» **EXERCISE BRIEF**: For this listing, the lines between the one holding "(320, 351) none -> [453,384,485,394] own" and the one holding "(310, 732) none -> [1027,101,1043,112] in", inclusive, must be set down exactly.

» **PROVIDED DATA**:
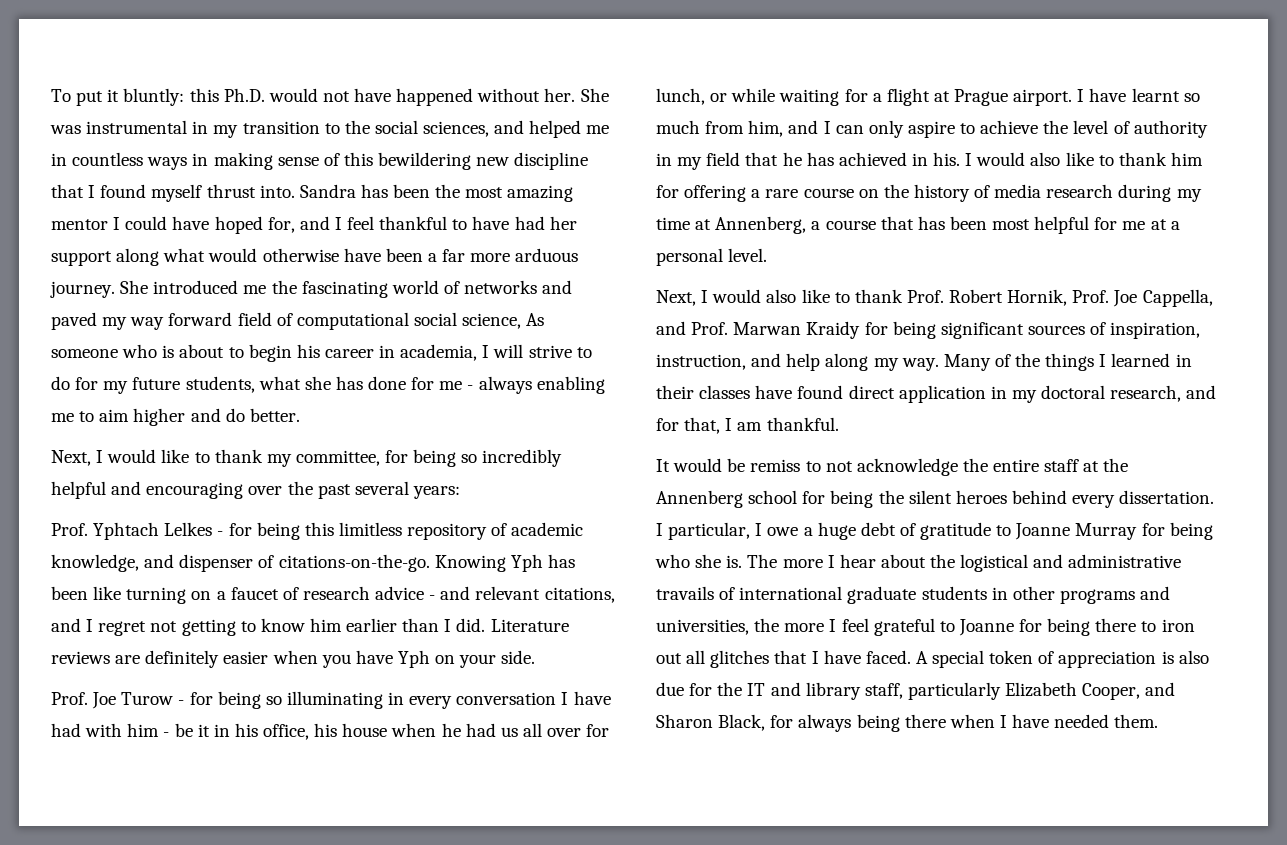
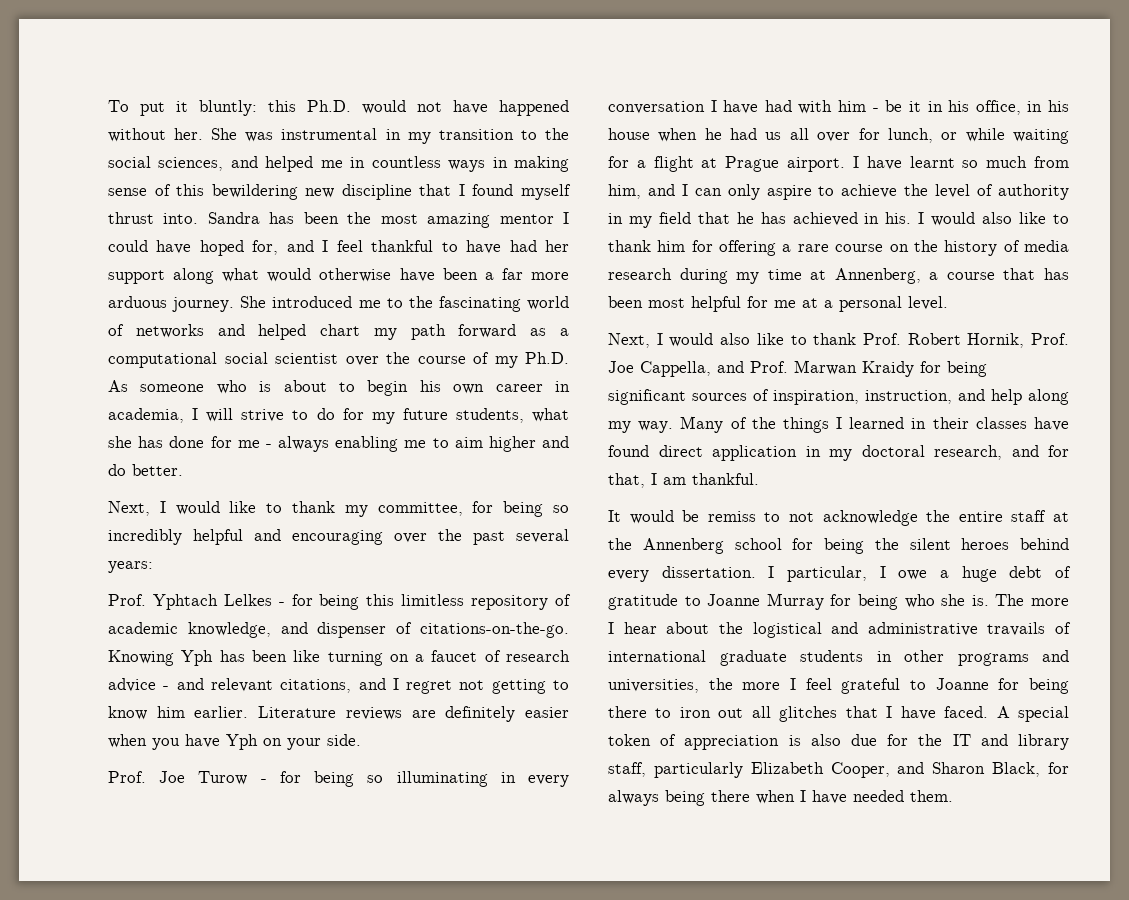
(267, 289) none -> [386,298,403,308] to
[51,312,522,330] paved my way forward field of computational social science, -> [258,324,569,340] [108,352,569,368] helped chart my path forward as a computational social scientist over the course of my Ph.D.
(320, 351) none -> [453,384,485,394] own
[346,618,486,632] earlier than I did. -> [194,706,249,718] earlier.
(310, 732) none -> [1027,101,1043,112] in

--

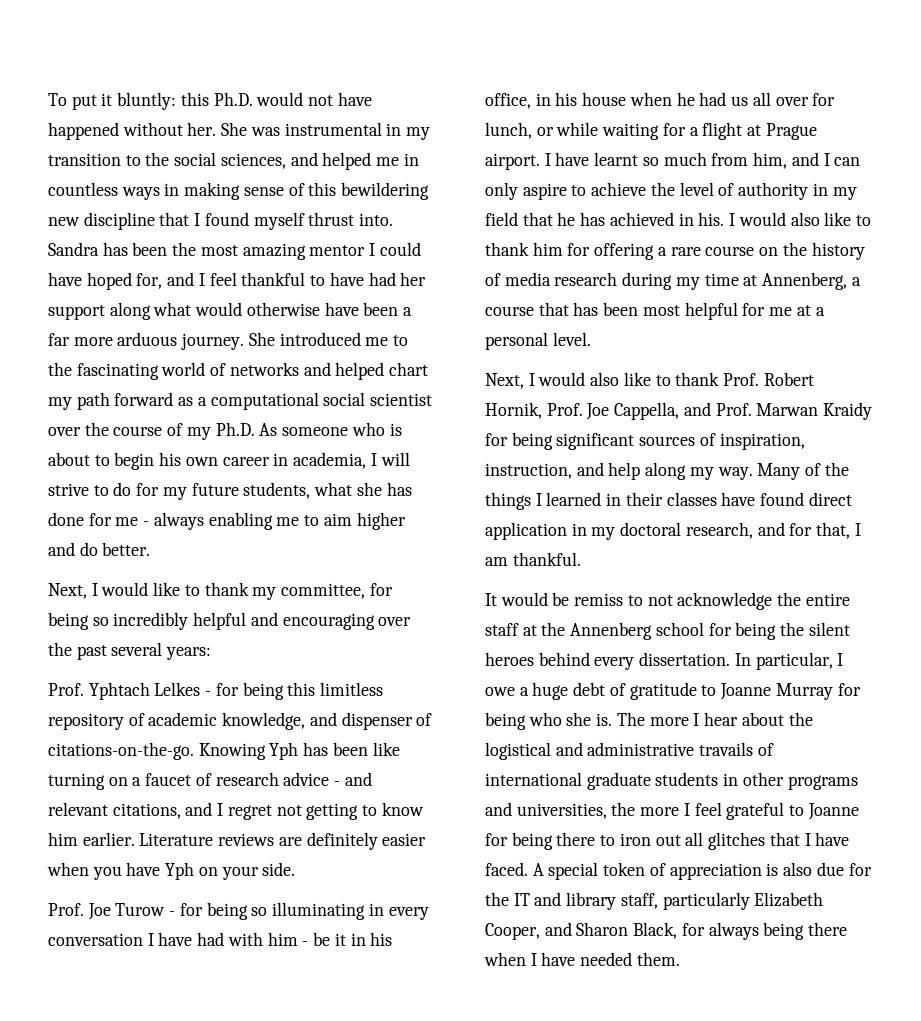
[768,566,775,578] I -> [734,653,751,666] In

» **SOLUTION TO THE EXERCISE**:
(320, 351) none -> [453,384,485,394] own
[346,618,486,632] earlier than I did. -> [194,706,249,718] earlier.
(310, 732) none -> [1027,101,1043,112] in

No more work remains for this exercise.